DESCRIPTION OF THE TASK:
Determine how many lines of the entries below contain the word "largest". Reply with the number alone.

-- START RECORD EXTRACTS --

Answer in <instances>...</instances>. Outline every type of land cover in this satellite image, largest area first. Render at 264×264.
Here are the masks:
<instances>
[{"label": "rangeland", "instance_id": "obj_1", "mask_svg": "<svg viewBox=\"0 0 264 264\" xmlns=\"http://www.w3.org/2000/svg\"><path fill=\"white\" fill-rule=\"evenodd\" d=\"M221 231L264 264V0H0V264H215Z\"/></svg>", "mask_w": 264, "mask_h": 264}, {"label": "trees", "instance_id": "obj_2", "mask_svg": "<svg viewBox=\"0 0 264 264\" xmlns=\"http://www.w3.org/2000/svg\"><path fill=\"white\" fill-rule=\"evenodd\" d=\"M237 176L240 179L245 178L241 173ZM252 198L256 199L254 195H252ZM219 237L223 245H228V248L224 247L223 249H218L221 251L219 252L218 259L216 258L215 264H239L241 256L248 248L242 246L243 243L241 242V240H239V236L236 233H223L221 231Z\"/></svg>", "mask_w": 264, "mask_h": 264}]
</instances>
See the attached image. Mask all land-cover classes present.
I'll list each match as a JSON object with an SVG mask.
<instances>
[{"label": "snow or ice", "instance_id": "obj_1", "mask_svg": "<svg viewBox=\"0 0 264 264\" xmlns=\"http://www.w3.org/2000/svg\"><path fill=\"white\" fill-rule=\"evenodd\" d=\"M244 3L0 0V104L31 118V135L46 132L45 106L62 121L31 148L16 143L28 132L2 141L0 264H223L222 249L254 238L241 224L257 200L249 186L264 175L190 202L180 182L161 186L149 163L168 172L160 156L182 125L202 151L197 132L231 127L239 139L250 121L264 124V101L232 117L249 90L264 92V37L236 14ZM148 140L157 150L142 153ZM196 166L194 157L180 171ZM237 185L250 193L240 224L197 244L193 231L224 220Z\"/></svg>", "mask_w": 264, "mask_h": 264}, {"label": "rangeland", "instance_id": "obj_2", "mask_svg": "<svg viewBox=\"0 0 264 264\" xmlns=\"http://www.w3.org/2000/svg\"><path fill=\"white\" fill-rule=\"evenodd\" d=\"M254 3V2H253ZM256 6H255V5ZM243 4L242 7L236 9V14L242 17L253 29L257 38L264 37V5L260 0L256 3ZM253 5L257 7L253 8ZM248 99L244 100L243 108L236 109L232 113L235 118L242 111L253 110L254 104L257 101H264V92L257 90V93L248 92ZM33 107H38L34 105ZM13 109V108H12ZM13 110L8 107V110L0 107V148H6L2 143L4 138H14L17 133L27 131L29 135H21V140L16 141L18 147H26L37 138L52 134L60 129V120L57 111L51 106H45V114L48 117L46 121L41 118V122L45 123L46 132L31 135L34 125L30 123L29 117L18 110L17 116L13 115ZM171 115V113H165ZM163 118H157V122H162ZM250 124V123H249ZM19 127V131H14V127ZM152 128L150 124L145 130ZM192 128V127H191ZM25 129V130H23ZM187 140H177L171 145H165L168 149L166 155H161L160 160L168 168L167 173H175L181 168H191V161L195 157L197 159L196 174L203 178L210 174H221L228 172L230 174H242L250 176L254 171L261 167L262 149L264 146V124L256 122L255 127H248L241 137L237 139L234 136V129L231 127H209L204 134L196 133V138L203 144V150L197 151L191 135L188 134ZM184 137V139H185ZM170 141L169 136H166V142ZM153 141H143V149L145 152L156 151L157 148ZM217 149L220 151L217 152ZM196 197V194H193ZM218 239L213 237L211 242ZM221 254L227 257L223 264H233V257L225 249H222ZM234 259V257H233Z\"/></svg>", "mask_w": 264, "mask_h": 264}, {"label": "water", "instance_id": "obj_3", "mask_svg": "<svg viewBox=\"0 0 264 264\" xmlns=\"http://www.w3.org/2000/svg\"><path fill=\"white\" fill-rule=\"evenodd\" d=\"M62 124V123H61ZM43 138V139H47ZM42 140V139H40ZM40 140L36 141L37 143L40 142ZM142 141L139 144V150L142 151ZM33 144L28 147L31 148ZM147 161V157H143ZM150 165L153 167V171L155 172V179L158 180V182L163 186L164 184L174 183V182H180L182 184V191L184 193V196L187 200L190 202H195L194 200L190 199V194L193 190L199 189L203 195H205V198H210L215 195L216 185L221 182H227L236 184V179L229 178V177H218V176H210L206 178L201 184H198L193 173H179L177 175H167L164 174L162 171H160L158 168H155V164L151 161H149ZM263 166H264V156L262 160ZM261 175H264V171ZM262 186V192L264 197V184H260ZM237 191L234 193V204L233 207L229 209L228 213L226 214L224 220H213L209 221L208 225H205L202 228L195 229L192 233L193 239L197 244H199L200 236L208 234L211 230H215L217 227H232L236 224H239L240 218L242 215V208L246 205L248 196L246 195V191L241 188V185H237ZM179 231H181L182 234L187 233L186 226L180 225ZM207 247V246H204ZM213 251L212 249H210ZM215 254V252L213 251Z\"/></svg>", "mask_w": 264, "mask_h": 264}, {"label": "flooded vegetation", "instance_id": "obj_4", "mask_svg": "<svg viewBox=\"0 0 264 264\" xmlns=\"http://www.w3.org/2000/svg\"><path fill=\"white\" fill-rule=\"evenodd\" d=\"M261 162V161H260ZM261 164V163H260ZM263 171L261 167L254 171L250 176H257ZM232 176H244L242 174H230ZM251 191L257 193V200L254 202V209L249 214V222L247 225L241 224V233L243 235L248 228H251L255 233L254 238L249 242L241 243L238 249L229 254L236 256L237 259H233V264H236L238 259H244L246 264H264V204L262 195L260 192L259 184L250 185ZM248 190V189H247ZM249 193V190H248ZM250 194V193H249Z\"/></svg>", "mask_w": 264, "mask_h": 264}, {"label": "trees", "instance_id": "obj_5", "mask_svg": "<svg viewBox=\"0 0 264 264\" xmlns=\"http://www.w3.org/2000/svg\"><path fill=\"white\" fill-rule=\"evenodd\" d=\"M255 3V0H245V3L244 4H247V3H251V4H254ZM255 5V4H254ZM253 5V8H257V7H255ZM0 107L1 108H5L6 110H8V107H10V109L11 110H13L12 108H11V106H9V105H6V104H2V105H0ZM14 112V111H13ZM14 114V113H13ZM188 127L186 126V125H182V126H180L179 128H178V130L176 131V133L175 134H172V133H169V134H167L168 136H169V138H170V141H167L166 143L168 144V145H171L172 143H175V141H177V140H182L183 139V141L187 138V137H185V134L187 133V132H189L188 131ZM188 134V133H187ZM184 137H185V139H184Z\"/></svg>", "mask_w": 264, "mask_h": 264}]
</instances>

-- END RECORD EXTRACTS --
-- START RECORD EXTRACTS --

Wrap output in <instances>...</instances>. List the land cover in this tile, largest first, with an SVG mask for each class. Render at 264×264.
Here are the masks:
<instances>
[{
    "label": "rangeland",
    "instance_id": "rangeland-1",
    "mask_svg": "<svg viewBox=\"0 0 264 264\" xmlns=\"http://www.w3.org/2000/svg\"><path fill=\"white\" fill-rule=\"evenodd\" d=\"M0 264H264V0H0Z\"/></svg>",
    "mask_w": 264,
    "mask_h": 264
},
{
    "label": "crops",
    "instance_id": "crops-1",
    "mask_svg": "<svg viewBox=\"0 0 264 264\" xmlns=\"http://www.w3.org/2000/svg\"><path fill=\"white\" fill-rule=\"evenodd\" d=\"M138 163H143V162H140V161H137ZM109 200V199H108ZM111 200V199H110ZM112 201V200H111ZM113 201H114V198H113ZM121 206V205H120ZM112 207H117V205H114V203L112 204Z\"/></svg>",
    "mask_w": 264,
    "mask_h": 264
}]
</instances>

-- END RECORD EXTRACTS --
-- START RECORD EXTRACTS --

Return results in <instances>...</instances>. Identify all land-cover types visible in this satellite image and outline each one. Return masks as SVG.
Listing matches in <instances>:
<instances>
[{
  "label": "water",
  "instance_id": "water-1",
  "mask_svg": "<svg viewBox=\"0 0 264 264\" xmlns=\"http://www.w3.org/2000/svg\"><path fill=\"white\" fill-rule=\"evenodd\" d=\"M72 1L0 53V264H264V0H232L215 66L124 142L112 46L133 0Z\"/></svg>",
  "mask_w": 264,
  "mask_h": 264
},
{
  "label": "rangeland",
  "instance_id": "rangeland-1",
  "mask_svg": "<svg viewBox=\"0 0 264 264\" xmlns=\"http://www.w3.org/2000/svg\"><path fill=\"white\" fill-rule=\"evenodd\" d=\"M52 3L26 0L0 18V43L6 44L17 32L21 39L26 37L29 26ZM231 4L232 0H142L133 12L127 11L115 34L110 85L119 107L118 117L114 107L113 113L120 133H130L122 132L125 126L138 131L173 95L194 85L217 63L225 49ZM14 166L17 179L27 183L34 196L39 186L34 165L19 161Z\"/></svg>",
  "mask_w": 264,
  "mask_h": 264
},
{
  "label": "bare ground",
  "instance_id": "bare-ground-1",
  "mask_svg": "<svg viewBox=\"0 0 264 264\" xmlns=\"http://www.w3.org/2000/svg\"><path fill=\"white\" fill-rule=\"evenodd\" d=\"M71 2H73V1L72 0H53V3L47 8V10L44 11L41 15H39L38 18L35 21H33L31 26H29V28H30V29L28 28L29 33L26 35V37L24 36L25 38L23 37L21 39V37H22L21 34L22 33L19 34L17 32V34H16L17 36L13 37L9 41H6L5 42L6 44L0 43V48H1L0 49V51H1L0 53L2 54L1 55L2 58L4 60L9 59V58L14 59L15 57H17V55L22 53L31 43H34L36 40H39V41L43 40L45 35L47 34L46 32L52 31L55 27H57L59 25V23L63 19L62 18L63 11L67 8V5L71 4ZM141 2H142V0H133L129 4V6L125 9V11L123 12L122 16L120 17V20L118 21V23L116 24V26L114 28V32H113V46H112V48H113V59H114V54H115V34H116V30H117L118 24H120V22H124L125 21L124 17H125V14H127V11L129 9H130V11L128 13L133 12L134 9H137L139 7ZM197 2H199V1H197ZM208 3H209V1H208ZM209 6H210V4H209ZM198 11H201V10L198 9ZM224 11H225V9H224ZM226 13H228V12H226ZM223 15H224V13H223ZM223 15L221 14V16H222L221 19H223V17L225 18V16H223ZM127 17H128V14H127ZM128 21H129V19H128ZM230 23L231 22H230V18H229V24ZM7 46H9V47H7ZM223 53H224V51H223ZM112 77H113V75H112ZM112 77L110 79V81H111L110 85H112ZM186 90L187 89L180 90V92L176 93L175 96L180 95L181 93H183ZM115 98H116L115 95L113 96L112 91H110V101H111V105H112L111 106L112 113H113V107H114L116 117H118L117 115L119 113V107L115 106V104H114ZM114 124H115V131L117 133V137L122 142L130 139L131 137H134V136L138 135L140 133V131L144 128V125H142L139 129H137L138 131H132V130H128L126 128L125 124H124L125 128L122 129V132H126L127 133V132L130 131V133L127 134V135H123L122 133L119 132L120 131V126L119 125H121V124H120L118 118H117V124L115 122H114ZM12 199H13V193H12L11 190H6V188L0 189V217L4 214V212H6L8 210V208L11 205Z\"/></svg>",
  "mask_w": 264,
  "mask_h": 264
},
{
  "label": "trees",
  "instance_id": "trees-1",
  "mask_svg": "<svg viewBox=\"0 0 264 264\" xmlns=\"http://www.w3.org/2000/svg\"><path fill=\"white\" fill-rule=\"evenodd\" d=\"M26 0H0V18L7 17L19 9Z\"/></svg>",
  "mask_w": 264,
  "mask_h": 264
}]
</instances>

-- END RECORD EXTRACTS --

EXERCISE RESPONSE:
2